The soldiers ignored him and asked the Sarpanch to identify the person required by the Count.
“Is he the one?” One of the soldiers pointed at Pandit.
“NO!” Sarpanch shouted in agitation and pointed at Mannat. “Him,”
“All right,” The man in black raised his torch to look at Mannat. He froze momentarily upon seeing the boy’s fire-burned visage.

Mannat had the same reaction. They knew eachother.

“It’s you,” The soldier blurted, earning a disciplined grunt from his senior. He instantly hid the knowing smile that had blossomed on his face and wore the uncaring façade.

He remembered Mannat clearly because he was thankful to the boy in some ways. Helping the boy had unintentionally helped him get promoted from a guard at the outer wall to a guard at the inner wall. He was still a guard, but his provision was greater as were his privileges. Last time the count’s left-hand man had personally received the boy. He now understood how much respect the count had given the boy and his father.

From the soft smile that Mannat gave him, the soldier knew the boy, who had grown leaps and bounds in a year, had recognized him too.

“Looks like you are doing great,” Mannat mumbled.
“It’s all thanks to you,” The soldier replied in a hushed voice.

“What’s happening out there?” An older soldier approached and stood beside Mannat and his friends. He picked his sword and pointed it toward him and the hunters stood still.

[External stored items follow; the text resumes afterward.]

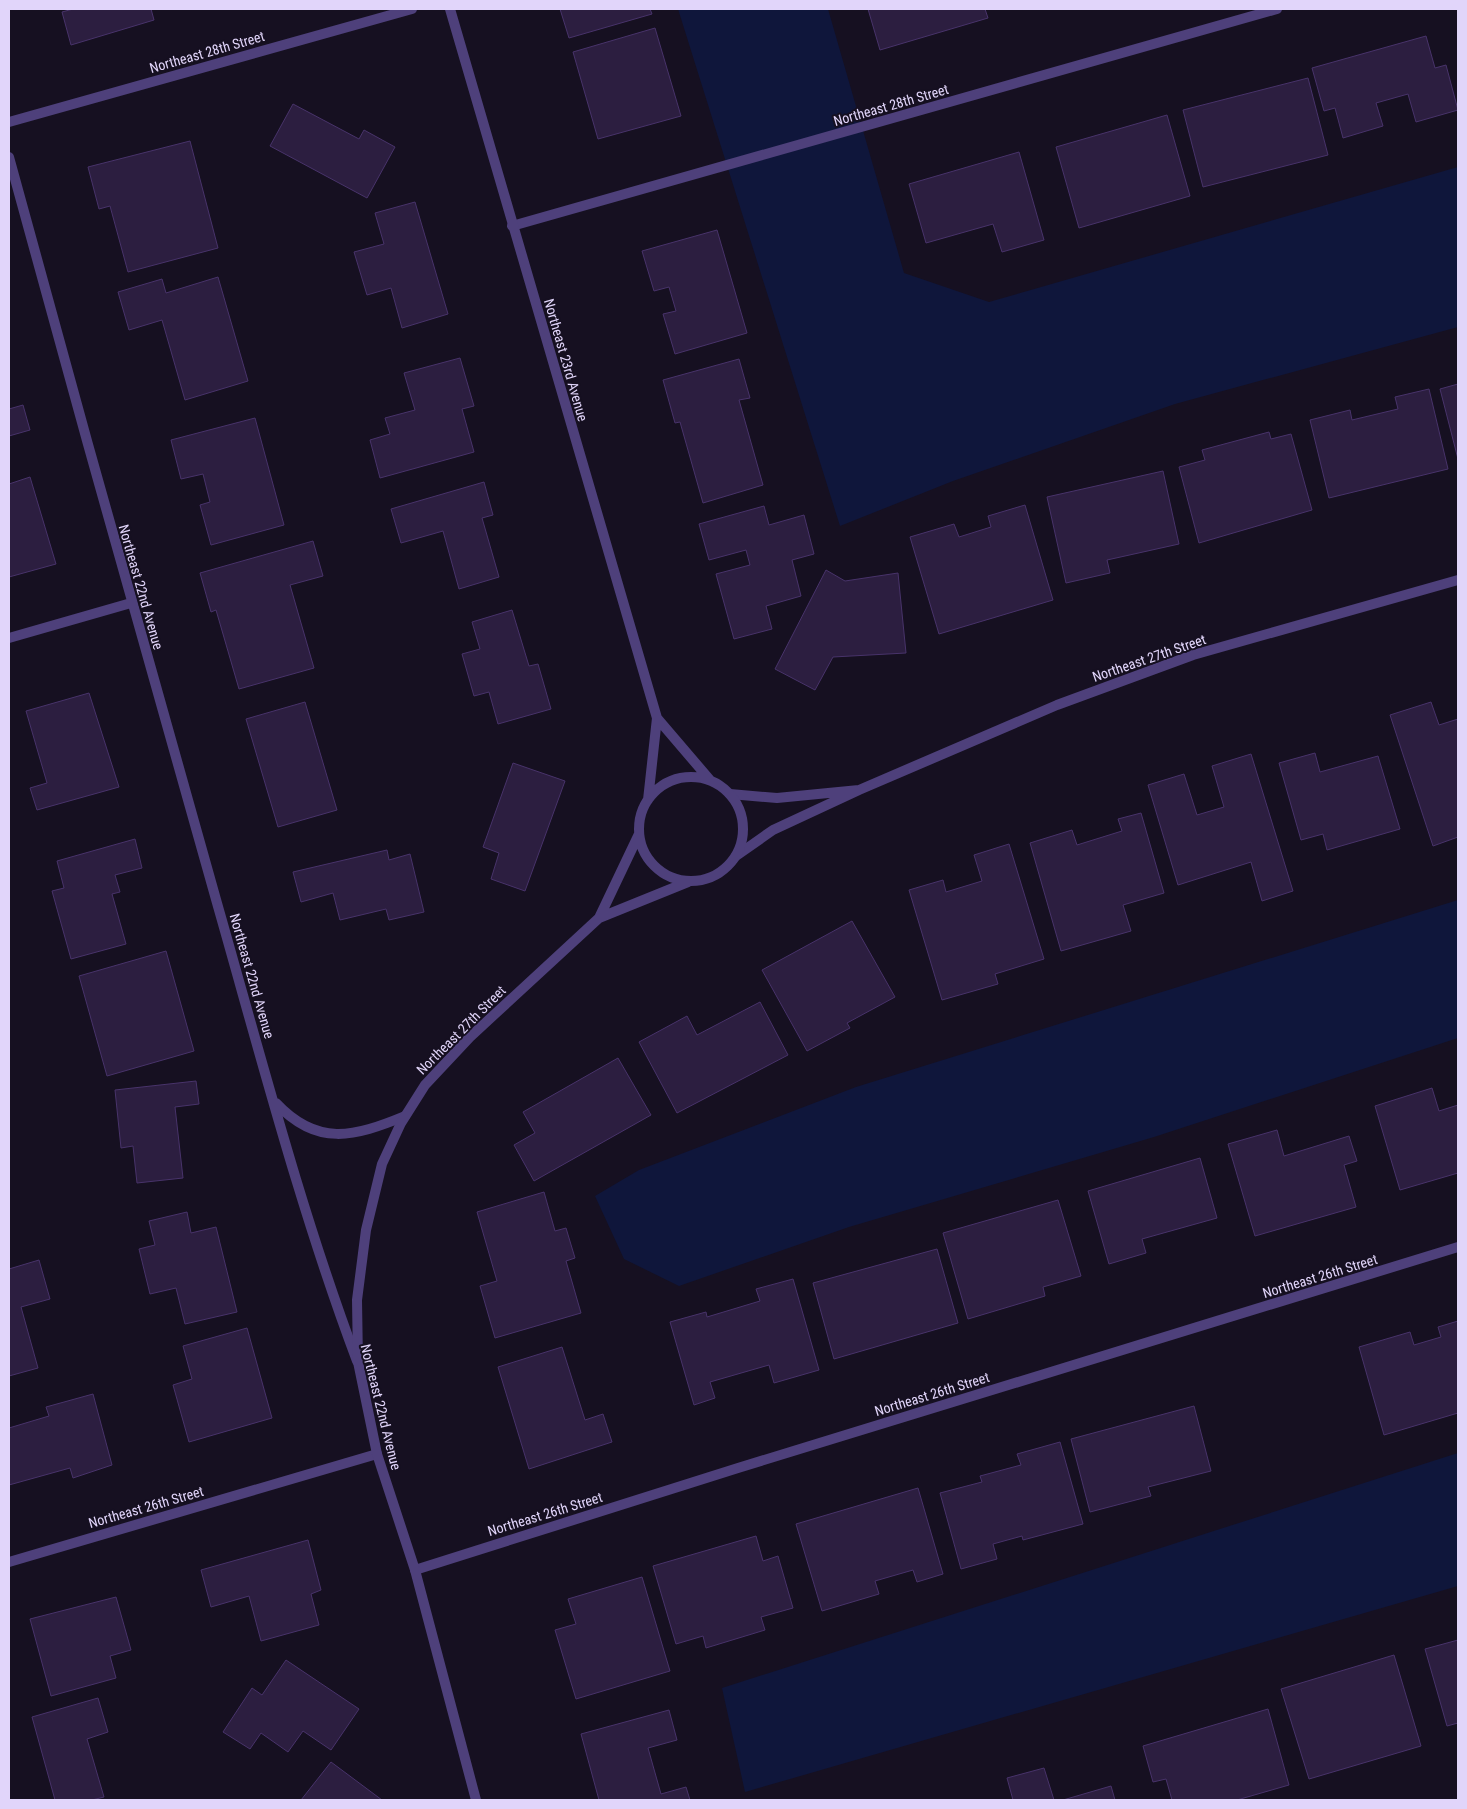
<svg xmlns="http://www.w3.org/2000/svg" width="1467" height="1809" font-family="'Roboto Condensed',sans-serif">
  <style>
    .water { fill: #0f163b }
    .building { fill: #2c1e40; stroke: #48336a }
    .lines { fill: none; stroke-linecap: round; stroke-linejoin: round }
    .minor { stroke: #4e407b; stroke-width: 10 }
    .tertiary { stroke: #4e407b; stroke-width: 10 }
    .labels { text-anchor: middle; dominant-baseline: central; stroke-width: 4; stroke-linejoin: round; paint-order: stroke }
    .street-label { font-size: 14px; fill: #e1d5fa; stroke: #161021 }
  </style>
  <rect width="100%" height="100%" fill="#161021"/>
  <path class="water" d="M678,9H828L904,273L989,302L1458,167V327L1175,404L953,481L840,526Z
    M1458,900V1038L1154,1137L849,1227L679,1286L624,1259L595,1196L639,1170L856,1087Z
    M1458,1453V1586L745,1792L722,1688Z"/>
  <path class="building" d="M73,9H151L154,20L71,45L62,12Z
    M560,9H650L652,14L569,38Z
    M868,9H985L988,18L880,50Z
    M655,28L681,116L598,139L573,52Z
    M1426,36L1435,68L1446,65L1458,110L1416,122L1408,94L1376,103L1383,126L1343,138L1335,108L1324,111L1312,68Z
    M1308,78L1328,155L1203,187L1183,110Z
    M293,104L359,139L364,130L395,147L367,198L270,146Z
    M1167,115L1190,196L1079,228L1056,147Z
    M190,141L218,248L128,272L110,206L99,209L88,167Z
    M1019,152L1044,240L1002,252L993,224L926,243L909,184Z
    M415,202L448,314L402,328L391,288L367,295L354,252L384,244L375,213Z
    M717,230L747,333L675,354L663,314L676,311L669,287L654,291L642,251Z
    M218,277L248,381L185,400L162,320L129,330L118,292L162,279L166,293Z
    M460,358L474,406L462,409L474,452L380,478L370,440L390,434L385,418L415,410L404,373Z
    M739,359L750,398L739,400L763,485L703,503L680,422L675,423L663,380Z
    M1458,384V459L1440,389Z
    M1429,389L1448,469L1329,498L1310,420L1350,410L1352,420L1398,409L1395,397Z
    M23,405L30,430L9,436V409Z
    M255,418L284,525L211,545L200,505L210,502L203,474L181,479L171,440Z
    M1269,432L1271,439L1291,434L1312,510L1199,543L1179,467L1205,460L1202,450Z
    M1163,471L1179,544L1107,560L1110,573L1066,583L1047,497Z
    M30,477L56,564L9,577V484Z
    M484,482L493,515L482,518L499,577L459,589L443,531L401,543L391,509Z
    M1025,505L1053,600L939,634L910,537L954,524L959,537L991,527L988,516Z
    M764,506L769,525L804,515L814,554L792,560L801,596L766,606L772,629L734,639L716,574L750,565L746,550L709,560L699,524Z
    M313,541L323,576L290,585L314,668L239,689L216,610L211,612L200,573Z
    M826,570L845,581L898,573L906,653L833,657L815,690L775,669Z
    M512,610L529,666L538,664L551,709L498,724L489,692L474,696L462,654L480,649L472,622Z
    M89,693L119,787L37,810L30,788L47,783L26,711Z
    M305,702L337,810L278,827L246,719Z
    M1431,702L1439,725L1458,719V837L1433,846L1390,715Z
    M1315,753L1320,772L1378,756L1400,829L1327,850L1323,834L1301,840L1279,763Z
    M1251,754L1293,891L1262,901L1251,862L1178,885L1148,785L1184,774L1197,815L1224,807L1212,766Z
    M513,763L565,781L525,891L491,879L499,853L483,847Z
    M1141,813L1164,893L1123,905L1131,931L1061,951L1030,843L1072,830L1077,845L1122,831L1118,819Z
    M135,839L142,868L115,875L120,892L112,894L126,944L71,959L52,891L64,888L57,861Z
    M1009,844L1044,959L995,974L998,984L942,1000L909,890L943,880L946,892L982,881L974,855Z
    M387,850L389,860L410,854L424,912L389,920L386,909L340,920L333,893L301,902L293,872Z
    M852,921L895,997L847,1023L850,1028L807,1051L762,970Z
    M166,951L194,1051L107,1076L79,976Z
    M760,1002L788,1055L677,1113L639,1042L687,1016L697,1035Z
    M618,1058L651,1115L534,1181L514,1145L535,1133L523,1112Z
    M196,1081L199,1104L175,1107L183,1178L137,1183L133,1146L121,1148L115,1090Z
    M1432,1088L1439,1111L1458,1105V1173L1400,1190L1375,1106Z
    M1277,1130L1284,1156L1349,1136L1357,1161L1344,1165L1356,1207L1255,1236L1228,1144Z
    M1200,1158L1217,1218L1142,1239L1146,1253L1109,1264L1088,1191Z
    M544,1192L555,1231L566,1228L575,1258L566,1261L581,1313L495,1338L480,1286L497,1281L477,1212Z
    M1058,1200L1081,1276L1043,1287L1045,1296L968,1319L943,1233Z
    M187,1212L191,1233L216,1227L237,1312L185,1324L176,1288L150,1294L139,1249L155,1245L149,1221Z
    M937,1249L958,1323L834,1359L813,1283Z
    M39,1260L50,1299L21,1307L38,1368L9,1376V1269Z
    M793,1279L819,1370L774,1383L769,1365L710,1382L715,1398L694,1405L670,1322L706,1312L707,1317L760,1301L756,1289Z
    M1458,1321V1413L1384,1435L1359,1347L1410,1332L1414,1345L1441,1337L1438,1327Z
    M247,1328L272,1418L189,1442L173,1385L192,1379L183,1346Z
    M562,1347L585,1420L603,1414L612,1442L529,1469L498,1367Z
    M93,1394L112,1465L73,1478L70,1468L9,1485V1428L49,1416L46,1407Z
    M1194,1406L1211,1471L1148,1487L1151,1496L1090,1512L1071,1439Z
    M1060,1442L1083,1524L1023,1540L1022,1536L993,1544L997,1559L961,1569L940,1493L982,1482L980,1476L1021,1465L1017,1454Z
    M918,1488L943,1574L917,1582L913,1570L875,1581L879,1594L822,1611L796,1524Z
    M756,1536L763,1561L778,1556L793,1608L761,1617L765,1630L706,1648L703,1636L676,1644L653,1566Z
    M308,1540L321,1590L311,1594L319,1625L261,1641L249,1596L211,1607L201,1570Z
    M642,1577L670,1671L576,1699L555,1630L576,1624L568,1599Z
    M116,1597L131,1650L110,1656L116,1678L51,1696L30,1619Z
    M1458,1640V1723L1447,1726L1425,1649Z
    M1394,1655L1421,1746L1309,1779L1281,1689Z
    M286,1660L359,1709L331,1750L303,1731L288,1752L261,1733L250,1749L223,1732L252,1688L262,1695Z
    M98,1698L108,1732L87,1739L104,1797L92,1800H55L32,1717Z
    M1268,1709L1289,1785L1237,1800H1172L1166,1779L1153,1782L1143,1746Z
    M669,1710L677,1740L648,1748L661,1794L686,1787L690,1800H599L581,1734Z
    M331,1762L382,1800H301Z
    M1044,1768L1054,1800H1013L1007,1778Z
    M1111,1786L1115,1800H1063Z"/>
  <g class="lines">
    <path class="minor" d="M9,122L412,9
      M9,157C77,406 146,655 217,903C261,1057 301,1212 357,1361
      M512,226L1277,9
      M9,638L131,603
      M859,790L1057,705L1193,655L1458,580
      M730,794L777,798L859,790L773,830L736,856
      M276,1103C317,1147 354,1137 405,1116
      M9,1562L377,1454
      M415,1570L738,1468L1458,1247"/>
    <path class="tertiary" d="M450,9L657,718L648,800
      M657,718L710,780
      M639 829a52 52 0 1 1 104 0a52 52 0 1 1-104 0Z
      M599,918L639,834
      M476,1800L415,1570L377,1454L358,1362L357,1300L366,1230L382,1164L401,1123L425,1085L470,1037L599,918L688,882"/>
  </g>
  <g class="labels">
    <g class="street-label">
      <text transform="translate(207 52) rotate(-16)">Northeast 28th Street</text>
      <text transform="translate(891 105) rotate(-16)">Northeast 28th Street</text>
      <text transform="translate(566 360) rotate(74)">Northeast 23rd Avenue</text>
      <text transform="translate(141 587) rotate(74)">Northeast 22nd Avenue</text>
      <text transform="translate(1149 658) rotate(-19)">Northeast 27th Street</text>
      <text transform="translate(252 976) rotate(74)">Northeast 22nd Avenue</text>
      <text transform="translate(461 1030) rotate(-45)">Northeast 27th Street</text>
      <text transform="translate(1320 1276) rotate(-17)">Northeast 26th Street</text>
      <text transform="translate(932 1394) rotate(-17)">Northeast 26th Street</text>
      <text transform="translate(381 1407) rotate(76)">Northeast 22nd Avenue</text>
      <text transform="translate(146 1507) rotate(-16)">Northeast 26th Street</text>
      <text transform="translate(545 1514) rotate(-17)">Northeast 26th Street</text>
    </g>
  </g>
  <rect width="1467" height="1809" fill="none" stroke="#e1d5fa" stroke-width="20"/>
</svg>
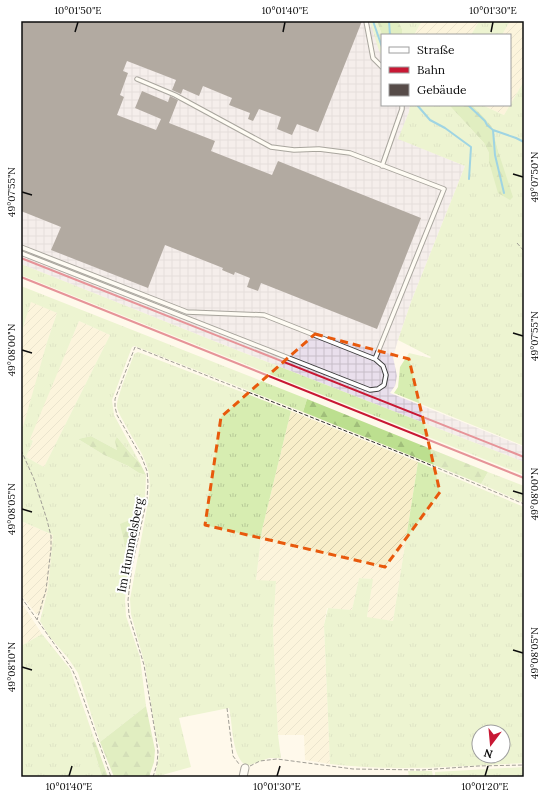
<svg xmlns="http://www.w3.org/2000/svg" width="545" height="798" font-family="Lora,serif">
  <defs>
    <pattern id="industrial-grid" width="8" height="8" patternUnits="userSpaceOnUse"><rect width="8" height="8" fill="#e9dfec"/><path d="M0 4h8M4 0v8" fill="none" stroke="#c7bec9"/></pattern>
    <pattern id="farmland-furrows" width="10" height="10" patternUnits="userSpaceOnUse"><rect width="10" height="10" fill="#f8eec9"/><path d="M-1 1l2-2M0 10L10 0M9 11l2-2" fill="none" stroke="#d3cbab"/></pattern>
    <pattern id="grass-tufts" width="24" height="20" patternUnits="userSpaceOnUse"><rect width="24" height="20" fill="#d7edb1"/><path d="M3 7l-1-3M5 7V3M7 7l1-3M15 17l-1-3M17 17v-4M19 17l1-3" fill="none" stroke="#b7ca97"/></pattern>
    <pattern id="forest-firs" width="22" height="20" patternUnits="userSpaceOnUse"><rect width="22" height="20" fill="#bcdf8f"/><path d="M5 1l3.5 6h-7zM16 11l3.5 6h-7z" fill="#a0be7a"/></pattern>
  </defs>
  <rect width="100%" height="100%" fill="#fff9eb"/>
  <path fill="url(#industrial-grid)" d="M21,21h348l5,9 3,13 5,13v49h28l-1,7 -10,27 66,27 -54,136 -13,38 -5,17 4,19 -2,10 -5,7 134,54v15l-285,-111 -218,-87z"/>
  <path fill="url(#farmland-furrows)" d="M422,21h57l-8,14h-57z
    M510,21h14v60l-20,34 -22,-10h28v-70h-8z
    M31,301l26,12 -10,29 -25,92 -1,-100z
    M79,321l31,14 -66,132 -18,-10 7,-16 -4,-2z
    M291,411l127,51 -25,159 -26,-3 5,-39 -13,-1 -7,32 -25,-2 -3,17 6,139 -25,-4 -1,-25h-26l-5,-105 3,-49h-20l6,-51z
    M21,521l32,14 -5,54 -7,23 -5,2 -15,-19z
    M21,602l21,32 -21,12z"/>
  <path fill="url(#grass-tufts)" fill-rule="evenodd" d="M369,21h8l5,14v21c-6,-9 -7,-24 -13,-35z
    M398,21h24l-8,14h-12v-6z
    M479,21h31l-8,14h-31z
    M524,81v365l-130,-53 4,-6 2,-20 9,-14 21,5 1,-1 -33,-17 13,-38 54,-136 -67,-27 11,-27 1,-7h39l35,38 5,10v9l10,-8 -7,-27 -9,-11 -11,-11h10l22,10z
    M21,264l218,87 285,111v13l-503,-200z
    M21,286l286,113 -4,13 -168,-66 -3,1 -20,53 2,15 26,48 -9,-9 -14,-17v13l-26,-14 -13,3 26,16 24,11 11,7 7,2 -1,25 -6,21 -9,-1 -5,25 8,2 -8,52 1,17 14,41 6,49 -46,36 -22,-69 -10,-15 -19,-22 -9,-15 8,-32 5,-54 -32,-14v-87l26,-92 10,-29 -26,-11 -10,32zM79,321l31,14 -66,132 -18,-10 7,-16 -3,-2z
    M138,352l153,59 -29,119 -6,50 20,1 -3,49 5,105 3,23h-12l-22,8c-16,-8 -14,-43 -18,-58l-50,10 12,49 -36,10 5,-28 -4,-13 -11,-71 -14,-51 -1,-15 19,-102c4,-33 -8,-43 -23,-71 -3,-6 -8,-13 -9,-19 -1,-9 14,-43 17,-53z
    M418,462l106,45v256c-65,3 -130,9 -194,1l-6,-139 4,-17 24,2 7,-32 14,1 -6,38 26,4zM479,732h24v24h-24z
    M488,472l36,14v17l-43,-19z
    M42,634l28,35 25,72 -3,2 10,34h-81v-131z
    M524,767v10h-89v-5z
    M408,771h24l1,6h-24z"/>
  <path fill="url(#forest-firs)" d="M377,21h21l4,8v6h-20z
    M449,105h23l11,11 9,11 7,27 14,43 -3,3 -12,-7 -9,-31v-9l-5,-10z
    M307,399l181,73 -7,12 -178,-72z
    M91,436l26,14 -2,-9 2,-4 14,17 9,9 6,12 -7,-2 -11,-7 -24,-11 -26,-16z
    M130,520l9,1 -6,26 -8,-2 -5,-21z
    M146,706l9,44 -1,12 -5,15h-35l-14,-35z
    M95,741l13,36h-6l-10,-34z"/>
  <g fill="none" stroke-linecap="round" stroke-linejoin="round">
    <path stroke="#2ba7d9" stroke-width="2" d="M373,21l9,26
      M389,21l1,14
      M417,105l13,15 15,8 26,19 -2,32
      M468,105l17,16 2,4 6,5 23,8 8,4
      M493,130l2,25 9,38"/>
  </g>
  <path fill="#564b48" d="M21,21h341l-44,111 -21,-8 -5,11 -15,-6 4,-12 -22,-8 -6,12 -5,-2 2,-6 -21,-8 3,-7 -29,-12 -4,10 -16,-7 -2,5 -9,-4 4,-10 -49,-19 -4,10 5,2 -8,22 4,2 -7,18 39,15 5,-11 -26,-11 7,-17 26,11 2,-6 8,4 -9,23 46,18 -4,10 61,24 6,-14 143,57 -44,111 -116,-46 -3,8 -11,-4 3,-9 -15,-6 -1,3 -12,-5 1,-2 -58,-23 -17,43 -97,-38 10,-23 -40,-16z"/>
  <g fill="none" stroke-linecap="round" stroke-linejoin="round">
    <g stroke="#3f3f3f" stroke-width="5.5">
      <path id="lane" d="M366,21l7,37 9,9
        M382,166l20,-57v-4
        M21,247l166,65 77,3 111,44 69,-170 -94,-36 -31,-4 -25,1 -23,-3 -96,-52 -38,-16
        M21,253l349,137 8,-1 6,-4 2,-10 -3,-9 -8,-7"/>
    </g>
    <g stroke="#3f3f3f" stroke-width="9">
      <path id="street" d="M243,777l2,-9"/>
    </g>
    <path stroke="#2e2e2e" stroke-width="1" stroke-dasharray="4 2" stroke-linecap="butt" d="M517,243l7,8
      M21,450l13,29 13,41 4,16v13l-5,41 -9,30
      M21,597l51,72 5,11 34,97
      M227,708l6,48 6,8
      M250,766l10,-5 17,-2 76,10 69,1 56,-4 46,-1
      M153,777l4,-13 1,-12 -2,-14 -12,-73 -15,-50 -1,-15 4,-34 15,-67 1,-16 -1,-12 -5,-13 -25,-43 -2,-8v-8l20,-52 281,112 108,45"/>
    <use href="#lane" stroke="#fff" stroke-width="3.5"/>
    <use href="#street" stroke="#fff" stroke-width="7"/>
    <path stroke="#c81834" stroke-width="2" d="M21,258l503,199
      M21,277l503,201"/>
  </g>
  <path d="M0 0H545V798H0ZM315,334l94,25 31,133 -55,75 -180,-42 16,-108z" fill="#fff9eb" fill-opacity=".55" fill-rule="evenodd"/>
  <path fill="none" stroke="#e8590c" stroke-width="3" stroke-dasharray="8 5" stroke-linejoin="round" d="M315,334l94,25 31,133 -55,75 -180,-42 16,-108z"/>
  <path fill="none" stroke="#0c0c0c" stroke-width="1.5" d="M75,32l3,-10M283,32l2,-10M491,32l2,-10M513,174l10,3M22,192l10,3M513,333l10,3M22,350l10,3M513,491l10,3M22,509l10,3M513,650l10,3M22,667l10,3M69,776l3,-10M277,776l3,-10M485,776l3,-10"/>
  <g text-anchor="middle" dominant-baseline="central" stroke-width="4" stroke-linejoin="round" paint-order="stroke">
    <g font-size="12" fill="#0c0c0c" stroke="#fff">
      <text transform="translate(130 545) rotate(-79)">Im Hummelsberg</text>
    </g>
  </g>
  <rect width="545" height="798" fill="none" stroke="#ffffff" stroke-width="44"/>
  <rect x="381" y="34" width="130" height="72" fill="#ffffff" stroke="#9e9e9e"/>
  <rect x="389" y="47" width="20" height="6" fill="#ffffff" stroke="#9e9e9e"/>
  <text x="417" y="54" font-size="12" fill="#0c0c0c">Straße</text>
  <rect x="389" y="67" width="20" height="6" fill="#c81834" stroke="#9e9e9e"/>
  <text x="417" y="74" font-size="12" fill="#0c0c0c">Bahn</text>
  <rect x="389" y="84" width="20" height="12" fill="#564b48" stroke="#9e9e9e"/>
  <text x="417" y="94" font-size="12" fill="#0c0c0c">Gebäude</text>
  <g transform="translate(491 744) rotate(196)"><circle r="19" fill="#ffffff" stroke="#9e9e9e"/>
  <path d="M0-3L7 15L0 10L-7 15Z" fill="#c81834"/>
  <text y="-6" font-size="11" font-weight="bold" text-anchor="middle" fill="#0c0c0c">N</text>
  </g>
  <rect x="22" y="22" width="501" height="754" fill="none" stroke="#0c0c0c" stroke-width="1.5"/>
  <g font-size="10" text-anchor="middle" fill="#0c0c0c">
    <text x="78" y="14">10°01'50"E</text>
    <text x="285" y="14">10°01'40"E</text>
    <text x="493" y="14">10°01'30"E</text>
    <text transform="translate(534 177) rotate(-90)" y="4">49°07'50"N</text>
    <text transform="translate(11 192) rotate(-90)" y="4">49°07'55"N</text>
    <text transform="translate(534 336) rotate(-90)" y="4">49°07'55"N</text>
    <text transform="translate(11 350) rotate(-90)" y="4">49°08'00"N</text>
    <text transform="translate(534 494) rotate(-90)" y="4">49°08'00"N</text>
    <text transform="translate(11 509) rotate(-90)" y="4">49°08'05"N</text>
    <text transform="translate(534 653) rotate(-90)" y="4">49°08'05"N</text>
    <text transform="translate(11 667) rotate(-90)" y="4">49°08'10"N</text>
    <text x="69" y="790">10°01'40"E</text>
    <text x="277" y="790">10°01'30"E</text>
    <text x="485" y="790">10°01'20"E</text>
  </g>
</svg>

“Don’t frighten the boy,” The soldier told his senior. “He’s a guest of the count.”
“You know him?”
“Yes,”

The older soldier didn’t ask him how he knew, but nodded and addressed the others behind Mannat.

“Only the boy will go in. The rest of you, book an inn and wait for his return.”
“But we have the token,”
“The token only allows one visitor and one guest.” The sergeant answered calmly. He was as respectful to the group as a stranger is toward someone of his pedigree.
 
“Come on, fool. What are you waiting for?” Sarpanch taunted Mannat. “It will be midnight in an hour. Do you want to waste time meddling in affairs with no out? Or do you want to go see your father?”

The sarcastic tone of the voice was the last hammer on the hot situation.

“It’s all right,” Khargosh patted Mannat’s shoulder. “You go bring your father back. We’ll wait for you here,”
Mannat looked at him and the others.

Kaju nodded, while the old man only stared at him, his thoughts unknown. Sardar had a few words to say, but he kept them to himself for the time being and Mannat appreciated him for it.

“Where are you planning to say for the night?” Mannat asked them and upon receiving dazed stares told them about the inn without a sign where he usually stays with his father during their visits.

“We’ll take a look. You take care of yourself.” Khargosh said and they separated.

Mannat nodded and was about to turn when Pandit grabbed his arm. “Come back as soon as you can. There are people waiting for you. Don’t forget that.”

Mannat nodded. Then he and the Sarpanch followed a group of soldiers to the other side of the wall. The peaceful inner-city waited for them where they got into the soldier's carriage and rode onto the furnished marbled roads shaded by tall pine trees. The night hovered around them while the horse hooves tick-tocked toward the center of the inner city.

Slowly they made their way toward a shadow in the dark threaded with a thin path of fire. Atop which awaited a lie from the past to judge Mannat's fate.